▶ **Excerpt to read**
++++++
The best way to scritch, is to use small circular movements to make sure you reach all of the hair follicles.
SO stands for Sebum Only.
Sebum only is a No Poo method whereby no washing is involved. Instead, the individual cleans their hair by combing their hair.
Combing is effective at removing dust and dirt from hair, whilst also pulling oils down to the end of your hair.
The ability for your fingers to ‘slip’ through the hair, because it is clean.
SN stands for Soap Nuts.
Soap Nuts are mixed with water to make a wash.
Soap Nuts can be bought online or can be made at home quite simply (source 1).
Scrunch Out The Crunch!
SOTC is scrunching your hair – usually curls – to break up the thin layer of product left on the hair once dried.
This is the time it takes for your hair to become healthy and not too oily once you have rejected traditional shampoos and conditioners.
The transition phase varies from person to person.
For some, two weeks is plenty for their scalp to produce the optimum amount of sebum. For others, it can take six months or even more.
If you hear someone say TR, they are referring to a ‘Tea Rinse’.
Tea rinses are made with any type of tea, each having its own restorative property.
++++++
[Stored items]
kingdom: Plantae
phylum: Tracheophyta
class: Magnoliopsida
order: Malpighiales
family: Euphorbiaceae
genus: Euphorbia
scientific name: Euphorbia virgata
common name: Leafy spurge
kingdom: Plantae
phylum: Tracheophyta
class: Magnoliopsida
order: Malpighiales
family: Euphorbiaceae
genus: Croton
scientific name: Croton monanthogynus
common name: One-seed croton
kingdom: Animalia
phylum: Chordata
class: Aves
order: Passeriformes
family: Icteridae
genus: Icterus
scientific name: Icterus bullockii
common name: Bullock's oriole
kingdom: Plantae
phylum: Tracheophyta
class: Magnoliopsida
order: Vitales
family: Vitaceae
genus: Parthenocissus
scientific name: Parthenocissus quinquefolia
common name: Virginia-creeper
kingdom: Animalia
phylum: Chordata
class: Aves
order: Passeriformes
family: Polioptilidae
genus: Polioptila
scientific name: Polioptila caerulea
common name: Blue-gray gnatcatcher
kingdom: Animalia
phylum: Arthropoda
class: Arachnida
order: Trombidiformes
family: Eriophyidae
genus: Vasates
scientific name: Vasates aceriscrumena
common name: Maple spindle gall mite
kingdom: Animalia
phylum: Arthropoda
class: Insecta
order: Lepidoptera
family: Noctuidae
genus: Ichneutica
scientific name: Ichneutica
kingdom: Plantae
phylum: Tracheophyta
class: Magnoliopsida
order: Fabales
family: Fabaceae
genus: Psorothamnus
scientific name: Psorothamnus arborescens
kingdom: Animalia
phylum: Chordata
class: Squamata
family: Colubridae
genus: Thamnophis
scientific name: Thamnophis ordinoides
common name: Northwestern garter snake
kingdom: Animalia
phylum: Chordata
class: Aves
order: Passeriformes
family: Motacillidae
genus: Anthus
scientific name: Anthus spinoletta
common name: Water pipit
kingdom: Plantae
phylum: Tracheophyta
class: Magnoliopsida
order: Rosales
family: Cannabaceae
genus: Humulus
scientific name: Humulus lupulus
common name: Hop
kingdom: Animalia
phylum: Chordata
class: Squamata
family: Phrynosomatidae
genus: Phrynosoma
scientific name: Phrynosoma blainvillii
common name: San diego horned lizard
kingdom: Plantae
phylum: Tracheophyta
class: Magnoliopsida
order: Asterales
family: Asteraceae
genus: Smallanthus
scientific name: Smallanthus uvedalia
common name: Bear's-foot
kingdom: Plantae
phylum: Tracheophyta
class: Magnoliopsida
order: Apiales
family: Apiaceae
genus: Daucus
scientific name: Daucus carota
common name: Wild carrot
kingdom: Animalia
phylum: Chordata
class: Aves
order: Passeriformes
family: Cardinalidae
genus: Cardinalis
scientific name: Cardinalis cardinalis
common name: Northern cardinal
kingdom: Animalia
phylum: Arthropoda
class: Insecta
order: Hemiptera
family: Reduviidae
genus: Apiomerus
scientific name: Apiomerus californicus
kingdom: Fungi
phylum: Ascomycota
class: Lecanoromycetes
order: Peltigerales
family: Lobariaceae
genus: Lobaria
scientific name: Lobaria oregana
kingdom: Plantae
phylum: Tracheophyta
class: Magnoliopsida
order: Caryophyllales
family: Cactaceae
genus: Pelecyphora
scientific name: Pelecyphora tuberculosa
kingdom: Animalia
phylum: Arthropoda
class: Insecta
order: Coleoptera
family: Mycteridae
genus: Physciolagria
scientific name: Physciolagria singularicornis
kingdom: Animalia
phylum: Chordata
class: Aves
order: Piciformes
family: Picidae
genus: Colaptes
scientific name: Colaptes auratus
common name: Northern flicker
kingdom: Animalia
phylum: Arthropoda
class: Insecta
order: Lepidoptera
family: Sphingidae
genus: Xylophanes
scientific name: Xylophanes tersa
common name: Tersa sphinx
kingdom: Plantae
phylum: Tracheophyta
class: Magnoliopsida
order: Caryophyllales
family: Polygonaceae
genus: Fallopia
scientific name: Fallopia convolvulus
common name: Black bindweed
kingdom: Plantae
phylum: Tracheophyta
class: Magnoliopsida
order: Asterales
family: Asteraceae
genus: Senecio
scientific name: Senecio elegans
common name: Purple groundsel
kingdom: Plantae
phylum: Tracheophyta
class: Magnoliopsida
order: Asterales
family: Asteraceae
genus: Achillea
++++++
▶ **Task 1**
Answer these questions using the no-poo glossary.
(a) What does SO stand for?
(b) What are soap nuts mixed with to make a wash?
(c) How long does the glossary say is plenty for some people's scalps to produce the optimum amount of sebum?
▶ **Task 2**
Write the next part of the no-poo glossary, picking up after its last sentence about tea rinses.

▶ **Final answer 1**
(a) Sebum Only.
(b) Water.
(c) Two weeks.

▶ **Final answer 2**
WCM is an acronym for ‘Wash Cloth Method’.
The washcloth method is normally used when doing water-only hair washing.
Once washed using warm water, a cloth is used down the hair 100 times on each side to bring the sebum to the ends of the hair.
WO stands for ‘Water Only’.
No shampoo or other ingredients are involved in WO, since WO involves just washing the hair using water.
Warm water helps to loosen sebum.
Cold water is used at the end of the wash process. It is effective at closing the hair follicle to aid shine.
Scritching and preening is an important part of the WO method.
I hope that you have found this No Poo method abbreviations list useful, as I appreciate learning all the No Poo terminology can be challenging!
I really wish that something like this No Poo Method Abbreviations List had been available when I was starting out.